§ **Collected data**
-- Opening Marker --

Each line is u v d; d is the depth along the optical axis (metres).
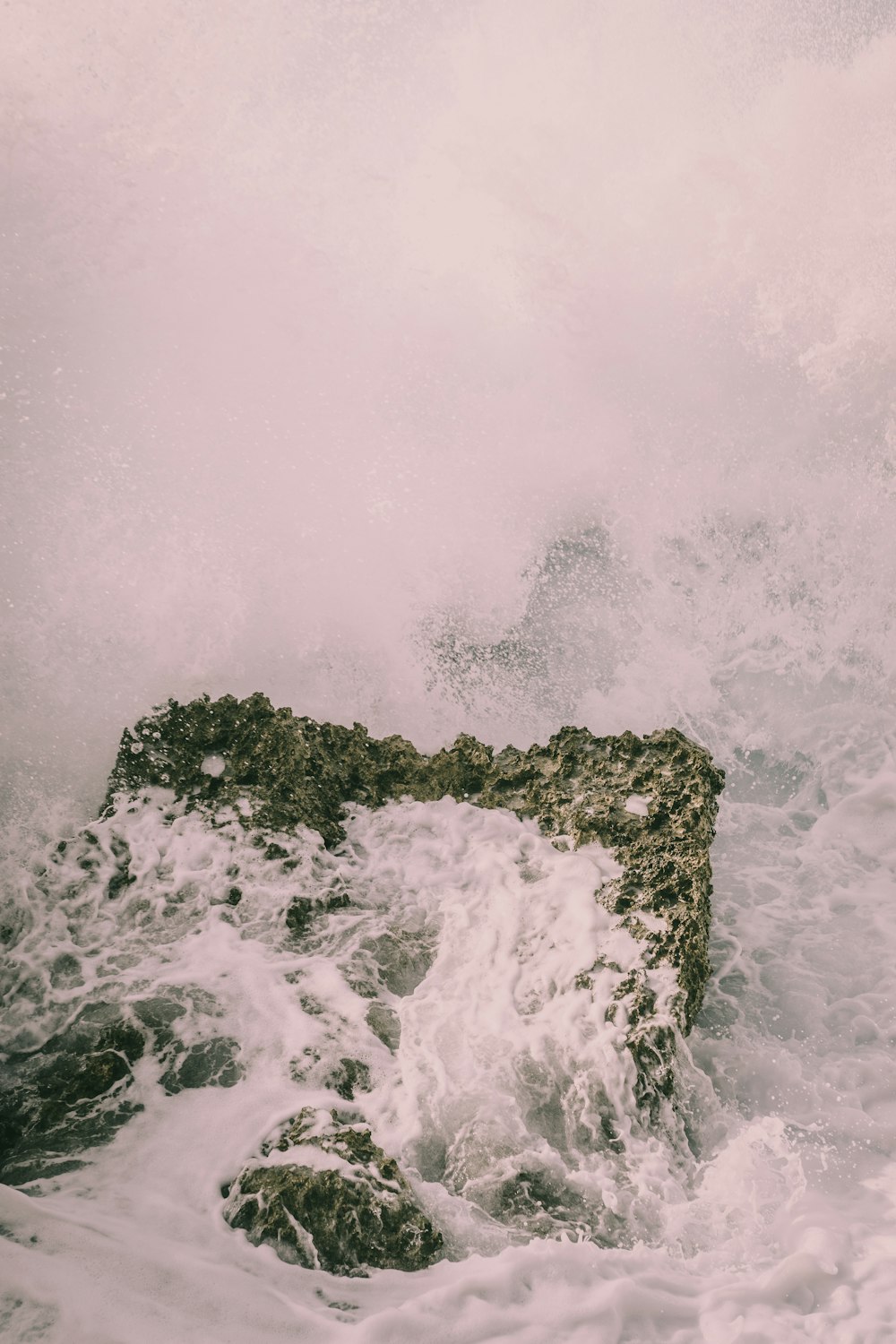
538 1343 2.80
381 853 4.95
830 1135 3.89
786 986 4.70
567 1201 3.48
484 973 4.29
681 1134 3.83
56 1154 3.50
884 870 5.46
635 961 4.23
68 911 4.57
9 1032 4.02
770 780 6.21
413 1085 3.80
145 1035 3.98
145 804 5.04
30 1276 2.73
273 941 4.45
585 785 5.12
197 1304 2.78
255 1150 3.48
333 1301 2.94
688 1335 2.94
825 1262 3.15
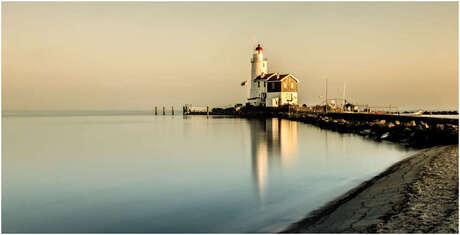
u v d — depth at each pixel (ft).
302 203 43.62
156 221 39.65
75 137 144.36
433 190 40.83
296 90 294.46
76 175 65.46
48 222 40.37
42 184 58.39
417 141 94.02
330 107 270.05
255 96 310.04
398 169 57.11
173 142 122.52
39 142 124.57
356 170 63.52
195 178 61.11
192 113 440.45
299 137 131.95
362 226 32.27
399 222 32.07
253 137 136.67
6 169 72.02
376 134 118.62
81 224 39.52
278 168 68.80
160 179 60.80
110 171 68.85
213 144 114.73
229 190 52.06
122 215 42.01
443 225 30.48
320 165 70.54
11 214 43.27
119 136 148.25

-- Closing Marker --
-- Opening Marker --

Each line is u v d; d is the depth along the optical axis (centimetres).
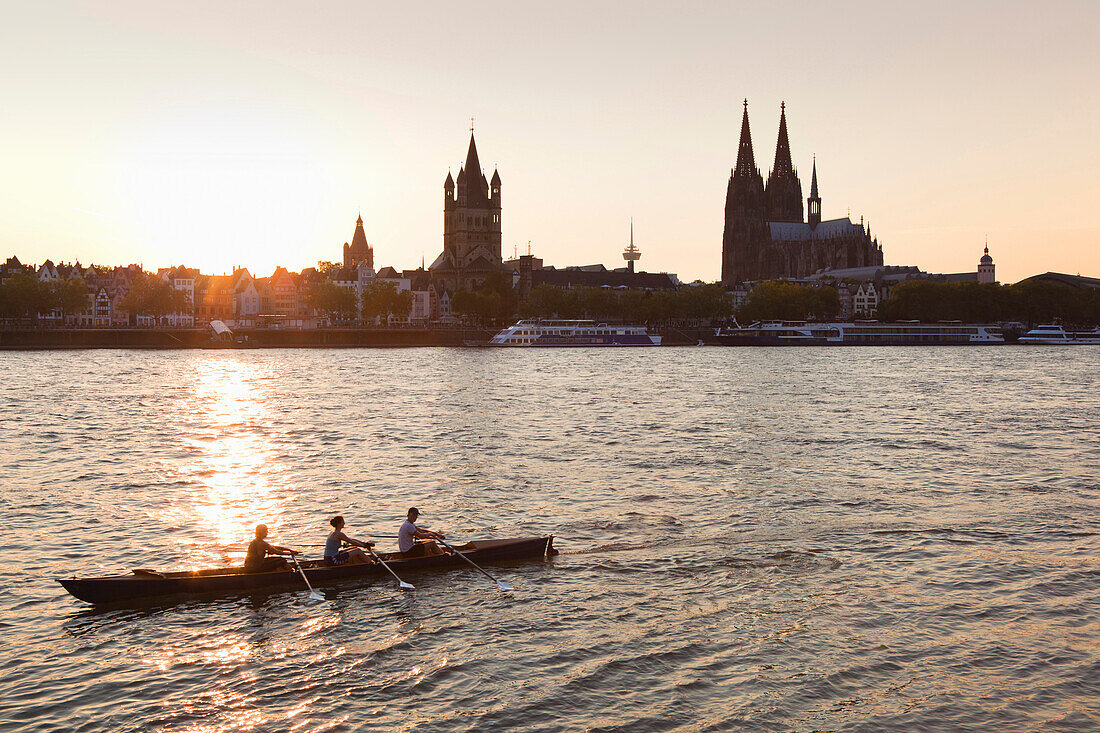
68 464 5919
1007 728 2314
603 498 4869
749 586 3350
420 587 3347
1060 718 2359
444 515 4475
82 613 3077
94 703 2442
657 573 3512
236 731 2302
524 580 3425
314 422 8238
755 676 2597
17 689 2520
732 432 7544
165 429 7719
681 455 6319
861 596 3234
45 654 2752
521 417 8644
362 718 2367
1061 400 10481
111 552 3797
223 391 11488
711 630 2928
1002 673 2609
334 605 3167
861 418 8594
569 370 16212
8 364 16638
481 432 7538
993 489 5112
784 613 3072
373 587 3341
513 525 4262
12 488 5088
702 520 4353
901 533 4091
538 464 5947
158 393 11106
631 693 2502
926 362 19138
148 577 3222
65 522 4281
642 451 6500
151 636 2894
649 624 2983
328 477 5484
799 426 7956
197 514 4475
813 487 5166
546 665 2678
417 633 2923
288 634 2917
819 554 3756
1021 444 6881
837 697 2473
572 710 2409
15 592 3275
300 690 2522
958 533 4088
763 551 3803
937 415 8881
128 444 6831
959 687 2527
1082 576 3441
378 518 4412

-- Closing Marker --

§ **Exercise description**
Copy out only the lines of the records above from the one with "213 144 114.73" through the one with "119 136 148.25", exactly as they stand, both included.

§ **Solution below**
213 144 114.73
229 190 52.06
122 215 42.01
443 225 30.48
320 165 70.54
11 214 43.27
119 136 148.25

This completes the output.